Vice Chancellor of the Augustine University Ilara
- Incumbent
- Assumed office October 2020

Personal details
- Born: Kwara State, Nigeria

= Christopher Odetunde =

Nigerian academic

Christopher Odetunde is a professor of Aeronautical and Mechanical Engineering. He has held various position in the industry and academia while in the United States and also in Nigeria. He is the former Dean of the Faculty of Engineering at the Kwara State University, Malete and the past Vice Chancellor of Augustine University.

== Education ==
Odetunde had his secondary education at St. John's College, Kaduna from 1964 to 1968, where he majored in the Arts. His switch to science subjects came at his A Levels, which he passed between 1969 and 1972.

He then went on to study Aeronautical Engineering at Embry-Riddle Aeronautical University in the United States. He earned other degrees at Iowa State University, Texas A& M University and Southeastern Institute of Technology, Alabama.

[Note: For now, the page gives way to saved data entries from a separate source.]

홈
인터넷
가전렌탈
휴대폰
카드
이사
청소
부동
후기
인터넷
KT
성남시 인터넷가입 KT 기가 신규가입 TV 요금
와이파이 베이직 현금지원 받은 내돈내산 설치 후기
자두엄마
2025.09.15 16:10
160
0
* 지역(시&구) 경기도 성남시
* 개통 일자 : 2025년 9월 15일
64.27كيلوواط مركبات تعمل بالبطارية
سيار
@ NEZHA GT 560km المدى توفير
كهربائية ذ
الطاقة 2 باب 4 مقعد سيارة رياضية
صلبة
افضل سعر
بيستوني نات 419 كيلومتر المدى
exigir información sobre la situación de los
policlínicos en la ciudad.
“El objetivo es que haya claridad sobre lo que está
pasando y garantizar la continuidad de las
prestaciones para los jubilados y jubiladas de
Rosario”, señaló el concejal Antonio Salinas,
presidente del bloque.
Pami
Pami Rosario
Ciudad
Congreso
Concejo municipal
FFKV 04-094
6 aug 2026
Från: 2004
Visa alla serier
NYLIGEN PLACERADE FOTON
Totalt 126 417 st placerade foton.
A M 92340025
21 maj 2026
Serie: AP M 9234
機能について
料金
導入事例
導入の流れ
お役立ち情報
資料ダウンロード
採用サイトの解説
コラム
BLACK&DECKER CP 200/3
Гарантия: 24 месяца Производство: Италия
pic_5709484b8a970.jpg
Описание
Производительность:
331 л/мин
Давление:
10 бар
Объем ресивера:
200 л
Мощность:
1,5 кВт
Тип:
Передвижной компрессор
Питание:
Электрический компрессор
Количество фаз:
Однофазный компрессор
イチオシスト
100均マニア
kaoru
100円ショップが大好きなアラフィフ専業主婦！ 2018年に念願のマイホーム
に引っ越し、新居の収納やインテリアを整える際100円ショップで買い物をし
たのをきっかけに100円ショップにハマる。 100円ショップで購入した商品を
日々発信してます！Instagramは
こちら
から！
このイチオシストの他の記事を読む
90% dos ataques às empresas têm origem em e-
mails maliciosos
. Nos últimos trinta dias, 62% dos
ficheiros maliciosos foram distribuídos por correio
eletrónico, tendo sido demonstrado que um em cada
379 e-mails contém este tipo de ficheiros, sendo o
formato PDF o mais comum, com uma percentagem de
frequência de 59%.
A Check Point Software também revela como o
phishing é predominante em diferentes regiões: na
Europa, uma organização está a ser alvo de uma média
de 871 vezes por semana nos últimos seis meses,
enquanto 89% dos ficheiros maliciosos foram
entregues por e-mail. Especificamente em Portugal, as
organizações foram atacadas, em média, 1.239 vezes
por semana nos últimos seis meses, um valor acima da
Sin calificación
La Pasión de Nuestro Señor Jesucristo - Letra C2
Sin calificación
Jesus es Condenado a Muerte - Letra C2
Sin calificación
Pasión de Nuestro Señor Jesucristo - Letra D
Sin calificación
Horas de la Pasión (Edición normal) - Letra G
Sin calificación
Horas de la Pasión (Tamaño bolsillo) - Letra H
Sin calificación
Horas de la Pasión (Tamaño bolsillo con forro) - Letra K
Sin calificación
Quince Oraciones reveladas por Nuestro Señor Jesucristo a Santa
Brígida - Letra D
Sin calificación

He has a Bachelor of Science degree in Aeronautical Engineering, a Master of Science in Aeronautical/Mechanical Engineering and in Project Management, as well and a Doctoral degree in Aerospace Engineering.

== Career ==
Odetunde became Vice-Chancellor of Augustine University on 5 October 2020. Until his appointment, he was the former Dean of the Faculty of Engineering at the Kwara State University, Malete.